The dataset for this project was sourced from the U.S. Energy Information Administration (EIA), specifically the coal shipments and plant aggregates API. This API provides detailed insights into various coal quality metrics, including ash content, heat content, price, quantity, and sulfur content, organized by plant location and time period. The dataset was chosen due to its comprehensive coverage of the coal industry, which is crucial for understanding energy production, pricing trends, and environmental impacts. The data allows for an in-depth analysis of coal shipments to power plants across different states and years, giving a clearer view of the factors that influence energy consumption and emissions.
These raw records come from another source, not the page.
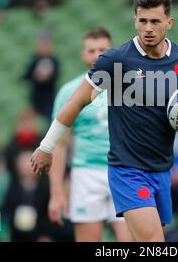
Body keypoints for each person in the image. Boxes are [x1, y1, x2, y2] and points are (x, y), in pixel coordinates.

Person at [30, 0, 178, 242]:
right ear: (134, 21)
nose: (148, 28)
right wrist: (46, 146)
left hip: (162, 169)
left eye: (155, 21)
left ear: (169, 23)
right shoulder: (116, 60)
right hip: (127, 170)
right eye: (142, 21)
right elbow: (76, 102)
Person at [48, 27, 130, 242]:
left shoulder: (130, 87)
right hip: (86, 174)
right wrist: (56, 194)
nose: (96, 55)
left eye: (102, 49)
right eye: (91, 50)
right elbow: (60, 144)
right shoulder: (69, 92)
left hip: (124, 171)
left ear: (112, 51)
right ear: (83, 54)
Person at [22, 31, 59, 122]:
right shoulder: (34, 60)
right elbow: (25, 76)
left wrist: (46, 78)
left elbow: (56, 76)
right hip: (35, 100)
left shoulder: (54, 61)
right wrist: (35, 77)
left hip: (49, 100)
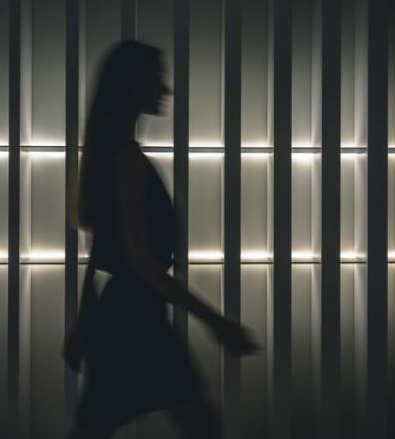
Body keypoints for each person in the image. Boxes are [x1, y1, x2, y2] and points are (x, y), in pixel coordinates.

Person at [62, 40, 261, 439]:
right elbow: (140, 263)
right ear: (132, 84)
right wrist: (216, 322)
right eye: (158, 78)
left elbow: (104, 253)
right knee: (205, 430)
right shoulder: (126, 159)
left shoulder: (107, 153)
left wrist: (84, 320)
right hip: (136, 325)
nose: (165, 90)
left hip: (123, 319)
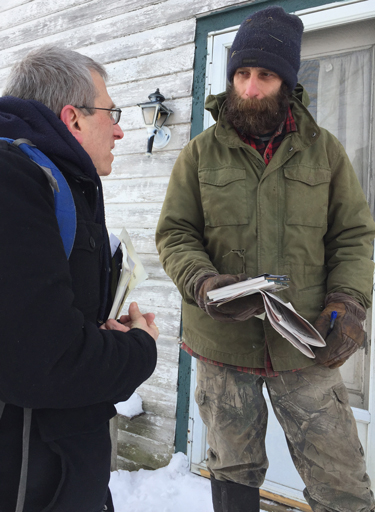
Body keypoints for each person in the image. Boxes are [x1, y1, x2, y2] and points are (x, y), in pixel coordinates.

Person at [156, 6, 375, 512]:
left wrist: (350, 302)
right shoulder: (200, 154)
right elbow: (175, 233)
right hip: (222, 344)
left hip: (307, 340)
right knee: (233, 468)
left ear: (288, 81)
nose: (250, 88)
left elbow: (353, 235)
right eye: (241, 73)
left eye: (265, 74)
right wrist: (204, 283)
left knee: (340, 478)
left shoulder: (326, 153)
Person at [0, 45, 158, 512]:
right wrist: (138, 349)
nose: (121, 129)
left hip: (62, 472)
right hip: (29, 482)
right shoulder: (17, 183)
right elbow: (43, 363)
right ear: (73, 119)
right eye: (112, 113)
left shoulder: (59, 181)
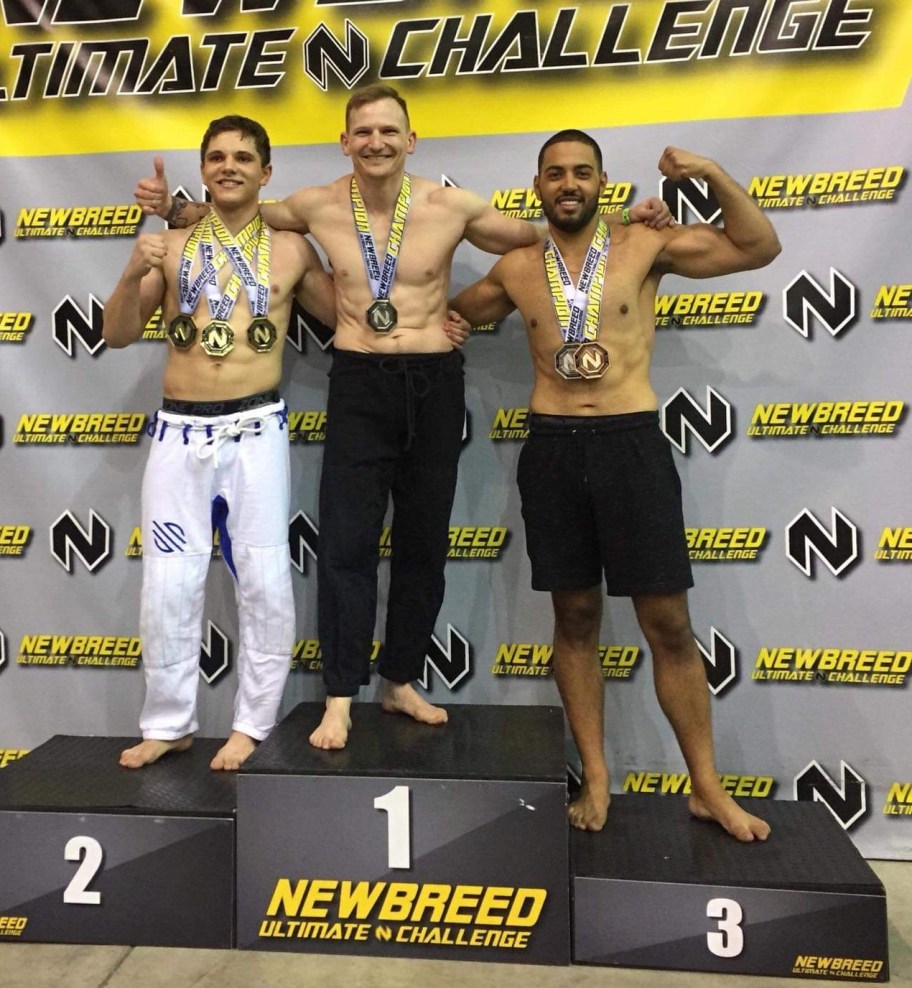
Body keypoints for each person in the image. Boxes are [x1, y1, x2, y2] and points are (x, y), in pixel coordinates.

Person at [135, 88, 670, 751]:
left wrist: (624, 223)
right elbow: (239, 212)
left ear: (412, 140)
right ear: (345, 141)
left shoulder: (451, 206)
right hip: (360, 383)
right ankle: (339, 696)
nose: (377, 141)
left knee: (423, 543)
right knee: (347, 545)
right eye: (363, 131)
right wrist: (176, 208)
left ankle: (402, 678)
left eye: (389, 130)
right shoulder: (317, 206)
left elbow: (548, 231)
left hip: (434, 383)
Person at [450, 131, 780, 842]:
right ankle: (596, 777)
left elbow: (757, 248)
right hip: (554, 450)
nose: (569, 183)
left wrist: (711, 170)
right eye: (556, 173)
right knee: (574, 621)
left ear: (602, 183)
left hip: (632, 445)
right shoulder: (514, 268)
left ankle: (707, 788)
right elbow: (450, 314)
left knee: (668, 625)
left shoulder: (644, 246)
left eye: (583, 173)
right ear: (536, 185)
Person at [104, 114, 335, 771]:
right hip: (179, 431)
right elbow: (117, 333)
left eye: (242, 157)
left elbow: (349, 319)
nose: (228, 165)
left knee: (263, 581)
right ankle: (170, 723)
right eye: (216, 157)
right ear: (203, 170)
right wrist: (131, 270)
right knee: (169, 585)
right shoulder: (172, 244)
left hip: (256, 428)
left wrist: (430, 322)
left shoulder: (291, 250)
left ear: (267, 172)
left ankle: (253, 724)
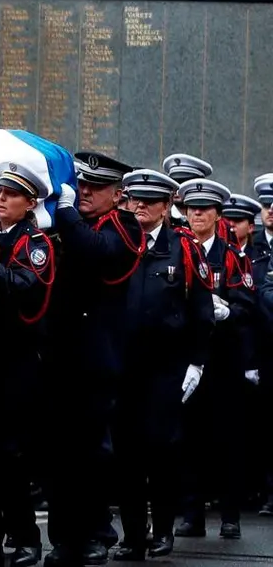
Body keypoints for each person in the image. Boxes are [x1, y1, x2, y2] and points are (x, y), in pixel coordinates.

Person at [108, 170, 213, 561]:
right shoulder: (118, 241)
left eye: (149, 201)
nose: (138, 207)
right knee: (127, 455)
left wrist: (197, 363)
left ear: (167, 206)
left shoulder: (182, 248)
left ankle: (164, 530)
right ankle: (134, 535)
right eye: (134, 199)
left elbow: (201, 310)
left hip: (165, 369)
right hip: (123, 365)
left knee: (161, 451)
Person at [44, 151, 143, 567]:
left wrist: (65, 213)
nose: (84, 192)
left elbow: (98, 254)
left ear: (117, 195)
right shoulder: (70, 227)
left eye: (95, 187)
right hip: (61, 355)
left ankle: (95, 533)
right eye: (81, 184)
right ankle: (65, 537)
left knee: (90, 454)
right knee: (59, 454)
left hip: (96, 359)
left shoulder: (124, 226)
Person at [0, 162, 54, 567]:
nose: (2, 199)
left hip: (16, 360)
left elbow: (25, 287)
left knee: (10, 455)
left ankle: (26, 537)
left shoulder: (35, 243)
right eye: (0, 192)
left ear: (30, 203)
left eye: (12, 194)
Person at [175, 186, 257, 540]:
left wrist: (227, 310)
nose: (197, 215)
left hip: (222, 359)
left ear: (216, 215)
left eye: (204, 210)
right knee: (189, 439)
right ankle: (192, 514)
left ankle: (230, 515)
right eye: (192, 209)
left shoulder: (232, 257)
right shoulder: (177, 251)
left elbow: (247, 304)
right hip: (189, 358)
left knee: (226, 440)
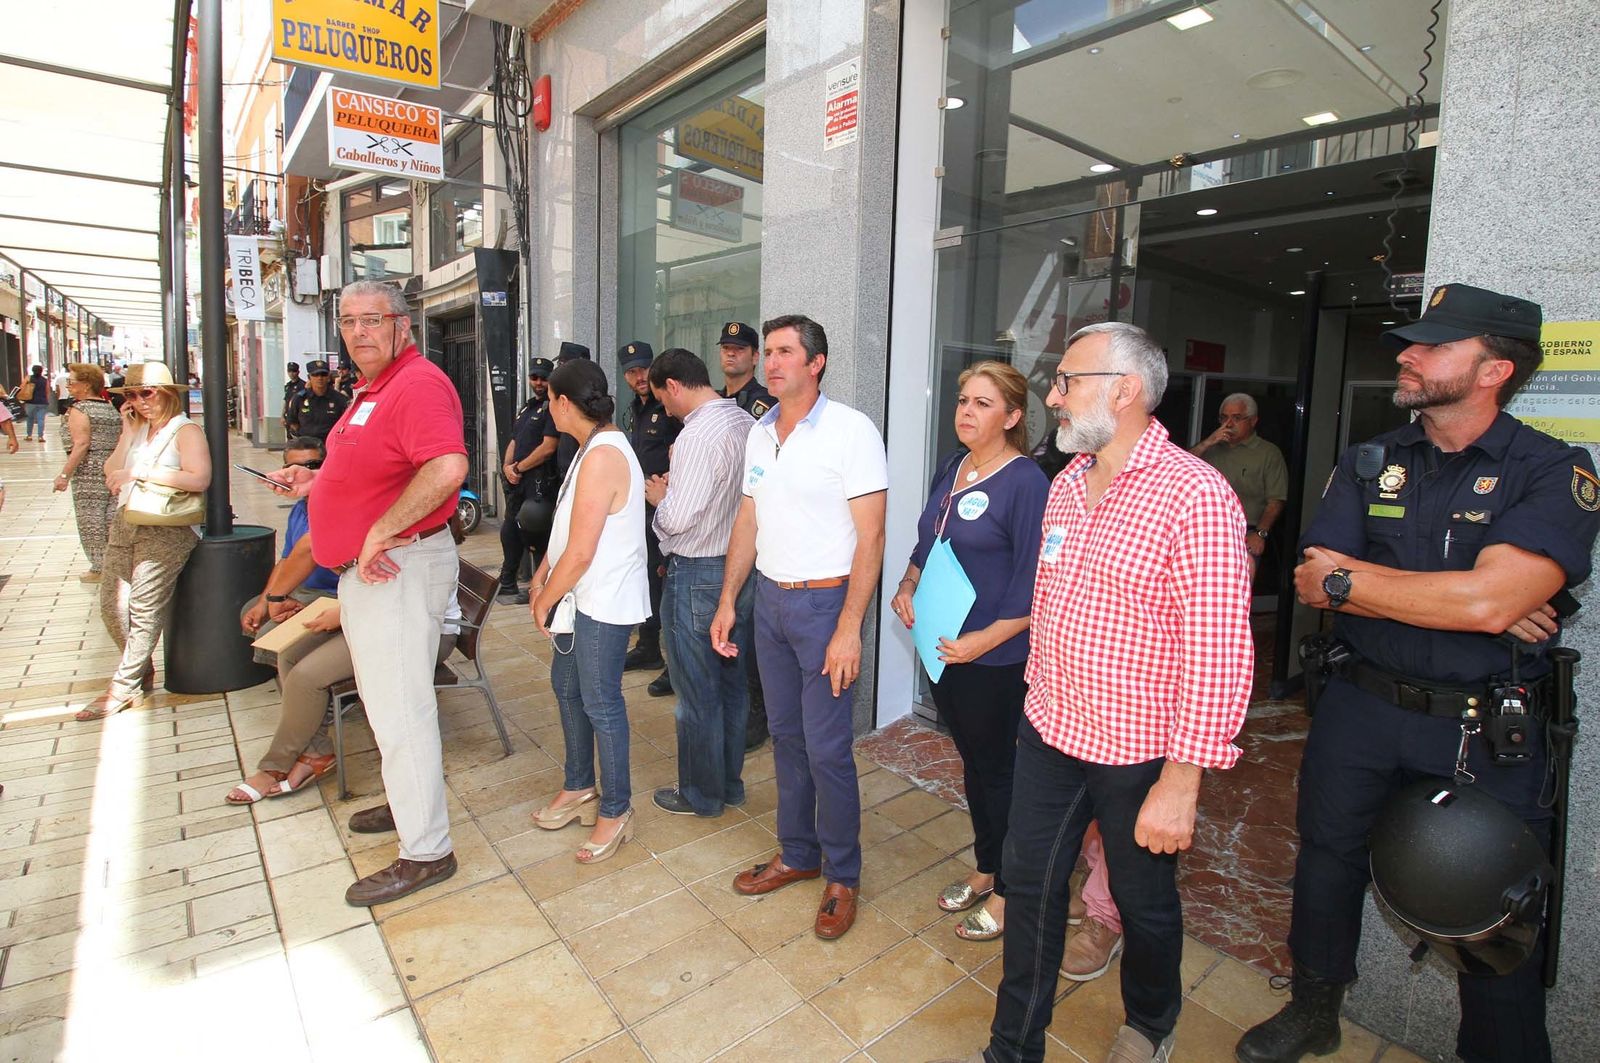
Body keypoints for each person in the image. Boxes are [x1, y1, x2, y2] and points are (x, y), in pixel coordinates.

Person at [1236, 284, 1600, 1063]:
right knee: (1325, 857)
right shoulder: (1372, 458)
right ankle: (1314, 1007)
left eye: (1434, 344)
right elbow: (1311, 578)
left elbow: (1485, 599)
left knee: (1489, 898)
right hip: (1361, 707)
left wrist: (1370, 584)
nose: (1407, 352)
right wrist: (1469, 598)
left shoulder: (1551, 468)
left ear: (1495, 369)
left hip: (1483, 726)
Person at [968, 321, 1254, 1063]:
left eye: (1068, 381)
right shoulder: (1064, 486)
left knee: (1144, 901)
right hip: (1052, 732)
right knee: (1029, 889)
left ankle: (1151, 1024)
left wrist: (1183, 777)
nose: (1054, 396)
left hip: (1138, 752)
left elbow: (1220, 648)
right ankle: (1012, 1047)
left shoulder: (1196, 494)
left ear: (1124, 391)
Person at [269, 280, 468, 908]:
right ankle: (411, 804)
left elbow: (447, 468)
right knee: (389, 709)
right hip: (372, 572)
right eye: (349, 321)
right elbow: (370, 469)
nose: (359, 332)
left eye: (372, 320)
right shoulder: (369, 391)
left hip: (397, 569)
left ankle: (427, 851)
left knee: (400, 709)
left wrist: (381, 529)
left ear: (401, 326)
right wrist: (314, 480)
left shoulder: (416, 383)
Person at [711, 314, 888, 940]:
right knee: (785, 738)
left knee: (828, 747)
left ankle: (842, 872)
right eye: (769, 353)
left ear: (817, 363)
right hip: (772, 604)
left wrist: (849, 627)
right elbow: (748, 520)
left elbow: (872, 535)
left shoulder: (851, 431)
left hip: (824, 606)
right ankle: (797, 852)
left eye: (786, 352)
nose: (771, 363)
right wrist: (730, 597)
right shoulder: (760, 433)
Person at [889, 361, 1047, 944]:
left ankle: (1009, 890)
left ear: (1011, 416)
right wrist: (906, 586)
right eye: (962, 399)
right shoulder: (954, 467)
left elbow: (1036, 579)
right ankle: (986, 866)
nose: (966, 411)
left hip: (993, 658)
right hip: (943, 649)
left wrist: (981, 641)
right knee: (975, 767)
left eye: (983, 403)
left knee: (1000, 773)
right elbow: (927, 540)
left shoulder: (1026, 481)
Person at [228, 439, 466, 804]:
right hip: (372, 612)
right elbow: (328, 559)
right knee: (289, 654)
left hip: (411, 625)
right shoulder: (368, 509)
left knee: (307, 677)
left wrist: (339, 612)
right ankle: (316, 751)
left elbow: (403, 587)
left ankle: (275, 765)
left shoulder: (413, 522)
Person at [528, 358, 649, 864]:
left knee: (601, 702)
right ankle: (580, 785)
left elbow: (583, 549)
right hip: (582, 596)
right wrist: (543, 572)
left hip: (603, 599)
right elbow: (568, 529)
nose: (546, 408)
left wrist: (546, 595)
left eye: (550, 399)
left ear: (562, 402)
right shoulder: (589, 448)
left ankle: (617, 807)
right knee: (566, 685)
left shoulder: (603, 454)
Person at [643, 348, 758, 818]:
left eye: (663, 400)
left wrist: (659, 498)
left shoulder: (695, 436)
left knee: (696, 693)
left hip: (698, 573)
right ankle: (728, 784)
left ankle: (700, 794)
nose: (665, 411)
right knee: (731, 686)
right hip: (739, 570)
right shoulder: (745, 423)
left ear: (674, 385)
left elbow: (679, 518)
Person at [83, 362, 212, 721]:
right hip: (128, 519)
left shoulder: (184, 430)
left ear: (166, 392)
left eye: (147, 392)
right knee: (111, 603)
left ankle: (123, 687)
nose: (140, 401)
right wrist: (127, 432)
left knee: (143, 607)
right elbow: (111, 470)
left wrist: (139, 472)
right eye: (132, 395)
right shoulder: (138, 430)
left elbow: (199, 478)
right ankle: (137, 668)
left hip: (167, 525)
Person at [718, 320, 774, 750]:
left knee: (750, 626)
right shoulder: (716, 403)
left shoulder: (764, 405)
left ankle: (758, 711)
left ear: (755, 357)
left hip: (754, 525)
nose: (731, 354)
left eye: (740, 349)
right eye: (726, 348)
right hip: (720, 527)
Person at [619, 341, 681, 697]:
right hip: (641, 508)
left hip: (668, 506)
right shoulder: (635, 410)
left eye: (643, 369)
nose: (639, 376)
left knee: (669, 586)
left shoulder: (668, 406)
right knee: (647, 581)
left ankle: (675, 666)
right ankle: (647, 647)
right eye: (632, 371)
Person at [1190, 392, 1288, 576]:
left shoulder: (1268, 453)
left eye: (1237, 418)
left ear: (1253, 421)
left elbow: (1276, 500)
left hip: (1244, 534)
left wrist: (1260, 533)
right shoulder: (1212, 448)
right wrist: (1207, 443)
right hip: (1204, 530)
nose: (1229, 424)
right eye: (1224, 417)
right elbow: (1179, 466)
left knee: (1236, 591)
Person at [53, 364, 122, 583]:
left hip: (89, 469)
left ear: (86, 385)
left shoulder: (80, 409)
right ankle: (113, 563)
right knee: (110, 517)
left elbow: (81, 444)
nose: (69, 386)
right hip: (111, 464)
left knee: (90, 519)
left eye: (72, 382)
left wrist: (64, 475)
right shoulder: (108, 407)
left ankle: (99, 567)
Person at [497, 357, 556, 605]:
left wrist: (518, 467)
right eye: (535, 377)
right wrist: (506, 466)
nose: (539, 383)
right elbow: (514, 439)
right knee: (510, 531)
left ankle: (542, 586)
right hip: (518, 482)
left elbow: (548, 447)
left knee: (536, 533)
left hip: (538, 482)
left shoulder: (553, 408)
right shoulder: (527, 407)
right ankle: (507, 581)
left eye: (543, 378)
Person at [542, 342, 593, 484]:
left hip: (580, 476)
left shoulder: (587, 399)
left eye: (562, 364)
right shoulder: (563, 395)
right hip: (564, 473)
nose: (558, 369)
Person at [285, 360, 349, 442]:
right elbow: (293, 422)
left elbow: (345, 423)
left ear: (328, 377)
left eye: (323, 374)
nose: (320, 378)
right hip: (307, 445)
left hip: (330, 444)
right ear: (309, 377)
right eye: (315, 375)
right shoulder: (299, 398)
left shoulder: (339, 399)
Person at [23, 364, 50, 442]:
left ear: (32, 370)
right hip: (42, 402)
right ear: (41, 371)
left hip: (30, 401)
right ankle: (40, 437)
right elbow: (47, 391)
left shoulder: (28, 378)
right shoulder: (45, 380)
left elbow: (22, 387)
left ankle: (29, 435)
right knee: (41, 419)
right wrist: (46, 400)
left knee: (30, 418)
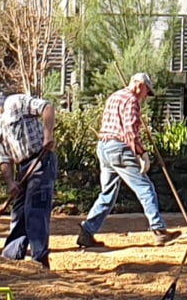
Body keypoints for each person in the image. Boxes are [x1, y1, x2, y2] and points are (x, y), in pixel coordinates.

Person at [77, 72, 180, 250]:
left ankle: (87, 232)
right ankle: (159, 230)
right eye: (147, 92)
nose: (146, 97)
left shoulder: (114, 96)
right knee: (145, 188)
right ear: (140, 86)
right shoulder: (132, 100)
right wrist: (142, 153)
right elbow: (130, 131)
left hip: (104, 147)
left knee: (107, 194)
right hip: (119, 149)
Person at [0, 75, 58, 268]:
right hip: (23, 166)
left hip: (41, 160)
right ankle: (11, 257)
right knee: (19, 212)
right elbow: (4, 157)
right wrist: (11, 182)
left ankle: (39, 261)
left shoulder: (15, 102)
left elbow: (47, 107)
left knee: (35, 210)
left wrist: (48, 135)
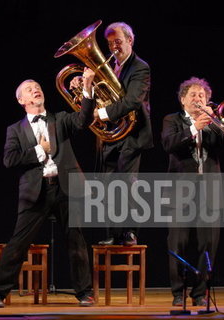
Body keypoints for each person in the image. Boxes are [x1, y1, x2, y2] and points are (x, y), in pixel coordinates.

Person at [0, 76, 95, 308]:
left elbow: (83, 120)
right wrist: (39, 150)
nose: (35, 89)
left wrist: (87, 90)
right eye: (29, 89)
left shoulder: (61, 119)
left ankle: (84, 292)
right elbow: (9, 159)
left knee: (76, 240)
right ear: (21, 100)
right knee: (18, 243)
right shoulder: (15, 129)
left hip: (66, 186)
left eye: (37, 87)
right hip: (36, 191)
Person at [71, 21, 153, 245]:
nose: (114, 47)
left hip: (132, 134)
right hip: (111, 135)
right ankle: (113, 233)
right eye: (109, 43)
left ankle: (129, 232)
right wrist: (84, 85)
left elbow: (133, 101)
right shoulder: (107, 66)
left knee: (127, 183)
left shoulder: (140, 67)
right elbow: (100, 95)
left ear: (130, 40)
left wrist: (102, 114)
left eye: (118, 41)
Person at [161, 77, 224, 306]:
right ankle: (178, 293)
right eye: (193, 95)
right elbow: (169, 144)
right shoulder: (172, 120)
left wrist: (215, 123)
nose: (198, 98)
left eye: (202, 96)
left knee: (208, 244)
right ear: (182, 99)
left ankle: (199, 293)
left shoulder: (214, 122)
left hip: (210, 194)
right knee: (177, 243)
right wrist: (194, 127)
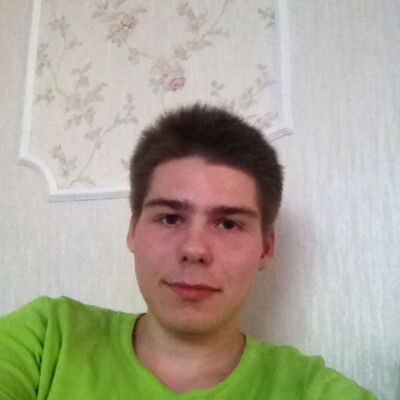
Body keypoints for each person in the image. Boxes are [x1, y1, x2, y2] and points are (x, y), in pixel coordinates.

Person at [0, 104, 376, 399]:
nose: (194, 249)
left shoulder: (310, 389)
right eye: (170, 218)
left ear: (266, 247)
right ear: (133, 230)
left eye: (228, 224)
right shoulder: (48, 338)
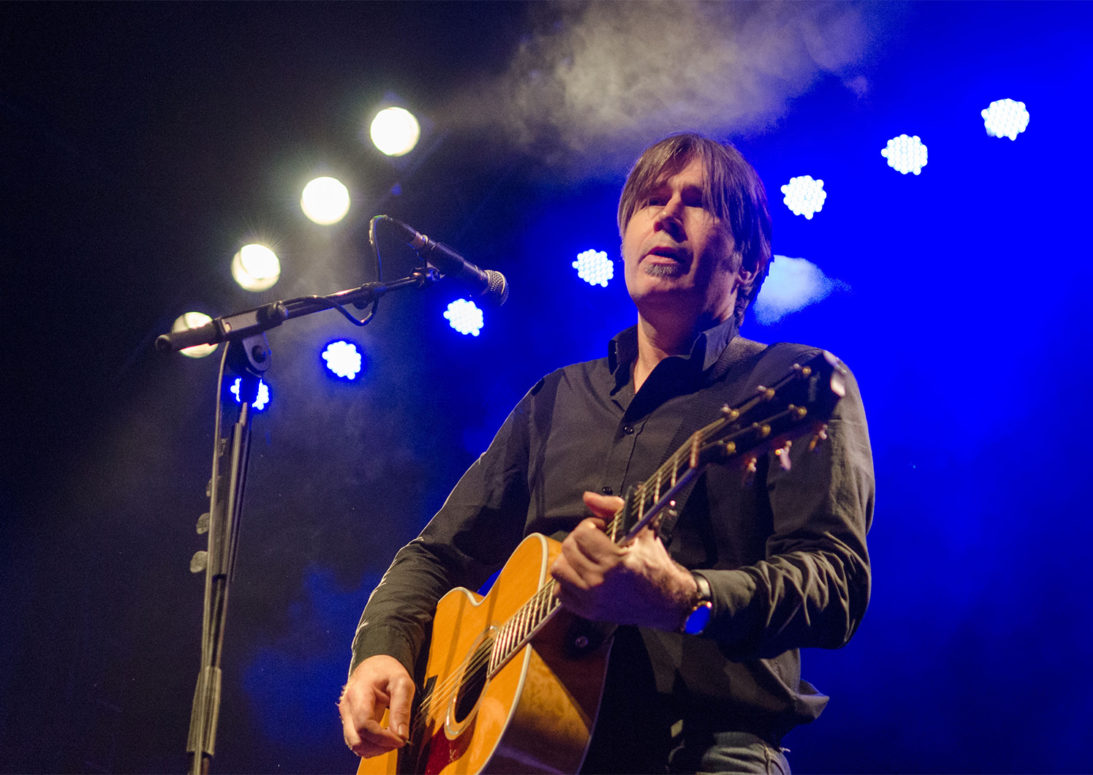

The EIA API offers a flexible querying system. A sample API call can retrieve annual data on coal shipments and various content metrics such as ash, heat, sulfur, and price per ton:
API URL: https://api.eia.gov/v2/coal/shipments/plant-aggregates/data/?frequency=annual&data[0]=ash-content&data[1]=heat-content&data[2]=price&data[3]=quantity&data[4]=sulfur-content&sort[0][column]=period&sort[0][direction]=desc&api_key=MB7EGjS54VIQfq1cPzgeyutY4fsUiBlnYewlcVIV
The data includes the following important fields needed for analysis:
Ash content: The percentage of ash present in the coal shipments.
Heat content: The energy generated by burning a specific amount of coal, measured in Btu per pound.
Price: The cost of the coal shipments in dollars per ton.
Quantity: The total volume of coal shipped, measured in tons.
Sulfur content: The sulfur concentration in the coal, which has a direct impact on emissions when coal is burned.
This dataset spans several years, offering a historical perspective on coal shipments and their associated environmental and economic impacts. It is a valuable resource for understanding shifts in the coal industry, trends in energy pricing, and the environmental implications of different coal types used in power generation.
UNCLEANED DATA
CLEANED DATA
Dropping Irrelevant Columns:
Certain columns, like location, which duplicated information provided in plantStateDescription, were deemed redundant and were dropped from the dataset. This reduced unnecessary complexity and helped focus the analysis on the most relevant variables. For instance, plantStateDescription already provided the necessary geographic context, making the location column superfluous.
Handling Missing Values:
Upon inspection, several columns, particularly the price column, contained missing values. Since price is a critical factor for analysis, these missing values were handled using an appropriate imputation technique or, if the data was insufficient, by removing those specific rows. This approach ensured that incomplete data did not skew the analysis results.
Converting Data Types
Some of the columns, such as price, ash-content, heat-content, and sulfur-content, were found to be stored as strings or objects instead of numerical data types (float or int). These columns were converted to the appropriate numeric data types to allow for statistical analysis and visualizations. This step is crucial for any calculations, as leaving numeric data in an incorrect format would lead to errors during analysis.
Dealing with Duplicate Entries:
Some records occurred more than once in the data, especially in the plantName and period columns where duplicate rows were present. In order to prevent certain plants or historical periods from being overrepresented in the analysis, these duplicates were found and eliminated. By taking this step, it was made sure that every data point made an equal contribution to the insights the dataset produced.